**Try it**. Reproduce the entries below verbatim, starting with the line that contains "dari website https://codeigniter.com/download" and ending with the line that contains "The shift to", including both of those lines.

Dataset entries
----------------

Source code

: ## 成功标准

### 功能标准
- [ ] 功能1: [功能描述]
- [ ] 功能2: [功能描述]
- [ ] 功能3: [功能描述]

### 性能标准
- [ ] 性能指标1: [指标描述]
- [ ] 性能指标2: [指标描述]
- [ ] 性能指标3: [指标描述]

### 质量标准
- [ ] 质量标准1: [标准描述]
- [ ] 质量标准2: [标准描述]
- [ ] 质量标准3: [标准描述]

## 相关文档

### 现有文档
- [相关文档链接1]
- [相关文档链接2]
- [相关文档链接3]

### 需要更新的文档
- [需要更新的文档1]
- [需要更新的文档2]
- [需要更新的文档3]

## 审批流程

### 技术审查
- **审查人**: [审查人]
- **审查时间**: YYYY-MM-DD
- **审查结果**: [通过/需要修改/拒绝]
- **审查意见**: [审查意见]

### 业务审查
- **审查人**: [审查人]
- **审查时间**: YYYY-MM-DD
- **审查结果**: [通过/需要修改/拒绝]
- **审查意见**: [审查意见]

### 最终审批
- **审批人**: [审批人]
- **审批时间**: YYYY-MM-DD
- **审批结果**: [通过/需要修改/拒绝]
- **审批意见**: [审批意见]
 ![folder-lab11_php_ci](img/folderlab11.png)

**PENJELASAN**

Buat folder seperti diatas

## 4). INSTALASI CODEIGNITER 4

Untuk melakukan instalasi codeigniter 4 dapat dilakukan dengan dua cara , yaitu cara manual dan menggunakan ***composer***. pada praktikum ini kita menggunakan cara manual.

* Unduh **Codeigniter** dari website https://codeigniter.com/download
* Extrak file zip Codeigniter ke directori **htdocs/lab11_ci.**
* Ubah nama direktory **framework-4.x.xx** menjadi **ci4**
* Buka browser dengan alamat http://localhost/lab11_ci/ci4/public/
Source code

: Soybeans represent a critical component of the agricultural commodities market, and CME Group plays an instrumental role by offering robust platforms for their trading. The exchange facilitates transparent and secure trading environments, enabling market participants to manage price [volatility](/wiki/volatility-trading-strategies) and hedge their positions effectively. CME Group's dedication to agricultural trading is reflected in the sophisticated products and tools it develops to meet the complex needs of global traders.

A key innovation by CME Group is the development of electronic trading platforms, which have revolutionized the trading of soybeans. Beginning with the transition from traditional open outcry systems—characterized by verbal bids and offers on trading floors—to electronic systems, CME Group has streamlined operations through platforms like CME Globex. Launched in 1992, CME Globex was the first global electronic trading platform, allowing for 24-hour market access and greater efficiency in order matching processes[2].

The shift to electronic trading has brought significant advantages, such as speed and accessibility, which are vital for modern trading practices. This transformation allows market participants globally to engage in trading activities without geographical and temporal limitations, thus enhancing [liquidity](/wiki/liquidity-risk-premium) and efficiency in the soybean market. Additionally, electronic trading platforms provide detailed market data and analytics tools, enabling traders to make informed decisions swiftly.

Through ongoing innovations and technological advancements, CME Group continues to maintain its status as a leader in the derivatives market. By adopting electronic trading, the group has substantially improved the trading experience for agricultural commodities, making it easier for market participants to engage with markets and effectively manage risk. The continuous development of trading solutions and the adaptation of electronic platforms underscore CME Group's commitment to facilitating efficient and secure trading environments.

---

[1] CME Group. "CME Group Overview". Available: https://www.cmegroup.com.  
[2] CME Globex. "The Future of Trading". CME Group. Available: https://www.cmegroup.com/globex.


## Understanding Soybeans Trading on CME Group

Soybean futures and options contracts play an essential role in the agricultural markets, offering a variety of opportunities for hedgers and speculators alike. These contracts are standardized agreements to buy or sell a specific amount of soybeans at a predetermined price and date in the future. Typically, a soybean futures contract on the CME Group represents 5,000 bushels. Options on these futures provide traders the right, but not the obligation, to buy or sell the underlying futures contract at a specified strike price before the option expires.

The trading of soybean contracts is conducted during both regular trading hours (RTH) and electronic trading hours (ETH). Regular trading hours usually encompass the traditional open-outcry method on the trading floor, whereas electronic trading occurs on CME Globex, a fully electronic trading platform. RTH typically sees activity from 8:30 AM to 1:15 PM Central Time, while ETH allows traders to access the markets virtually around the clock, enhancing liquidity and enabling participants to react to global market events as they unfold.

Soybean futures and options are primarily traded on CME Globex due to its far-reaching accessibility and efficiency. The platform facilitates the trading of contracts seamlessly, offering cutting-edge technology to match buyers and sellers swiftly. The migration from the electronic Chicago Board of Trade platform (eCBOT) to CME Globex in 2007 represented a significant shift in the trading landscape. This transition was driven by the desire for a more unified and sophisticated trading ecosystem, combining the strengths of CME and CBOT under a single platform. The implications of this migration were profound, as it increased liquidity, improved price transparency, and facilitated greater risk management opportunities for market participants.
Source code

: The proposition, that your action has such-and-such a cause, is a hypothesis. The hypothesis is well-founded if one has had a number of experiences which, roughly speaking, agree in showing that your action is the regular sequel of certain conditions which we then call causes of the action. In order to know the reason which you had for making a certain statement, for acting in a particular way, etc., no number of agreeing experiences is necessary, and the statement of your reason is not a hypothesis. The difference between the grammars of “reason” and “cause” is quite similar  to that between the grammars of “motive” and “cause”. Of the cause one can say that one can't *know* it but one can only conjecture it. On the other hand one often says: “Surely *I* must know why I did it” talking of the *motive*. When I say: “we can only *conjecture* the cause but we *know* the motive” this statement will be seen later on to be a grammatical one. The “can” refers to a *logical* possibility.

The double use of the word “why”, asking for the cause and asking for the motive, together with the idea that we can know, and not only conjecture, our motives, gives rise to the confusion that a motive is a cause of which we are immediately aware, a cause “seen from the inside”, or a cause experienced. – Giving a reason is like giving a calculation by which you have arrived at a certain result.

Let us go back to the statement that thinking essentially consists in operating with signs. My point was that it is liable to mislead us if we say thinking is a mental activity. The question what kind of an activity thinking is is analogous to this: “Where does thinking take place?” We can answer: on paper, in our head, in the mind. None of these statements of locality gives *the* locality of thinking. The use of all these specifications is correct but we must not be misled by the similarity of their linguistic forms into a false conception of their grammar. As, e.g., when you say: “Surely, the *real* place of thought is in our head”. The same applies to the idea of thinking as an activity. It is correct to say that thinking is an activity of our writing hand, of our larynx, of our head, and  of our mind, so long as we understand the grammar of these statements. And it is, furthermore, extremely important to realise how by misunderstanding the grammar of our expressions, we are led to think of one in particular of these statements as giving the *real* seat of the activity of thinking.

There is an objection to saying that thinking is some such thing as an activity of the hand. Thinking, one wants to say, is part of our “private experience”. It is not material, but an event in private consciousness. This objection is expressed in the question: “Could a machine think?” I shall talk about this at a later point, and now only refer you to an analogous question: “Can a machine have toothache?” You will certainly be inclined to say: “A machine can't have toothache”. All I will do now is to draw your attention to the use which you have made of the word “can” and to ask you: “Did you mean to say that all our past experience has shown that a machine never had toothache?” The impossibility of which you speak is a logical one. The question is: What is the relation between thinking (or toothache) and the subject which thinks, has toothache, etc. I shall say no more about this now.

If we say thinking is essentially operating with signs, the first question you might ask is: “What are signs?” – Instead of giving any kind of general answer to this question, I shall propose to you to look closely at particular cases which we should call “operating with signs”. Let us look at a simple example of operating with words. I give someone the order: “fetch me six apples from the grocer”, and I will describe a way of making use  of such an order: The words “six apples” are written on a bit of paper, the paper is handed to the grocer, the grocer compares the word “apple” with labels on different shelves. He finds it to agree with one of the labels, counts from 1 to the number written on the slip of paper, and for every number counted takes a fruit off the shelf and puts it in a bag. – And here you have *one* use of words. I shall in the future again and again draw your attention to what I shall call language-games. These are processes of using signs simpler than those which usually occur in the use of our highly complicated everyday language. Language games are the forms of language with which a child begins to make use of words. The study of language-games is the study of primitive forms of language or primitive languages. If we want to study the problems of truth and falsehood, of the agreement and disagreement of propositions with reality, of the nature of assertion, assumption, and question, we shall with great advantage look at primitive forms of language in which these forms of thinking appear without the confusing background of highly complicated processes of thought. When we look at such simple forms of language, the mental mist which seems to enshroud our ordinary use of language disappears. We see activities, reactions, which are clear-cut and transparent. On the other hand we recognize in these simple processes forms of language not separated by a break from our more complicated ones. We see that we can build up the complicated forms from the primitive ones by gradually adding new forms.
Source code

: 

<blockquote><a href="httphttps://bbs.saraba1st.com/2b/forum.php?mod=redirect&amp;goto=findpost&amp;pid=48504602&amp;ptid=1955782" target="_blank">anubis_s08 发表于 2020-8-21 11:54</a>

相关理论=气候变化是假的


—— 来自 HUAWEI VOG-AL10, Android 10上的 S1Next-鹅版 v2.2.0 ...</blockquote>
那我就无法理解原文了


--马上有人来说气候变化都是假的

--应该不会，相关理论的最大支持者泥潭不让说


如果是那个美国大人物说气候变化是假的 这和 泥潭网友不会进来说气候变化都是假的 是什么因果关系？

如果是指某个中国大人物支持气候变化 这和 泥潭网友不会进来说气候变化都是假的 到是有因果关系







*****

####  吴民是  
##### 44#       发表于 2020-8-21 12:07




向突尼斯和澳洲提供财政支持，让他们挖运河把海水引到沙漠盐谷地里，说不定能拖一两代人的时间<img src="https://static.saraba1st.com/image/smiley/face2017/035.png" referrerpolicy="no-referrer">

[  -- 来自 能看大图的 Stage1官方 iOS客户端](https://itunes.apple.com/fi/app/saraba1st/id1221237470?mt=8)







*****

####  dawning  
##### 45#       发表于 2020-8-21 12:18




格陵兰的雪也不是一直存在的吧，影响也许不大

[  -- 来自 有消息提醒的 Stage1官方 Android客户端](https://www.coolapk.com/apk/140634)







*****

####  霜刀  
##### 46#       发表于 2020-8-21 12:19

----------------

**Task answer**.
* Unduh **Codeigniter** dari website https://codeigniter.com/download
* Extrak file zip Codeigniter ke directori **htdocs/lab11_ci.**
* Ubah nama direktory **framework-4.x.xx** menjadi **ci4**
* Buka browser dengan alamat http://localhost/lab11_ci/ci4/public/
Source code

: Soybeans represent a critical component of the agricultural commodities market, and CME Group plays an instrumental role by offering robust platforms for their trading. The exchange facilitates transparent and secure trading environments, enabling market participants to manage price [volatility](/wiki/volatility-trading-strategies) and hedge their positions effectively. CME Group's dedication to agricultural trading is reflected in the sophisticated products and tools it develops to meet the complex needs of global traders.

A key innovation by CME Group is the development of electronic trading platforms, which have revolutionized the trading of soybeans. Beginning with the transition from traditional open outcry systems—characterized by verbal bids and offers on trading floors—to electronic systems, CME Group has streamlined operations through platforms like CME Globex. Launched in 1992, CME Globex was the first global electronic trading platform, allowing for 24-hour market access and greater efficiency in order matching processes[2].

The shift to electronic trading has brought significant advantages, such as speed and accessibility, which are vital for modern trading practices. This transformation allows market participants globally to engage in trading activities without geographical and temporal limitations, thus enhancing [liquidity](/wiki/liquidity-risk-premium) and efficiency in the soybean market. Additionally, electronic trading platforms provide detailed market data and analytics tools, enabling traders to make informed decisions swiftly.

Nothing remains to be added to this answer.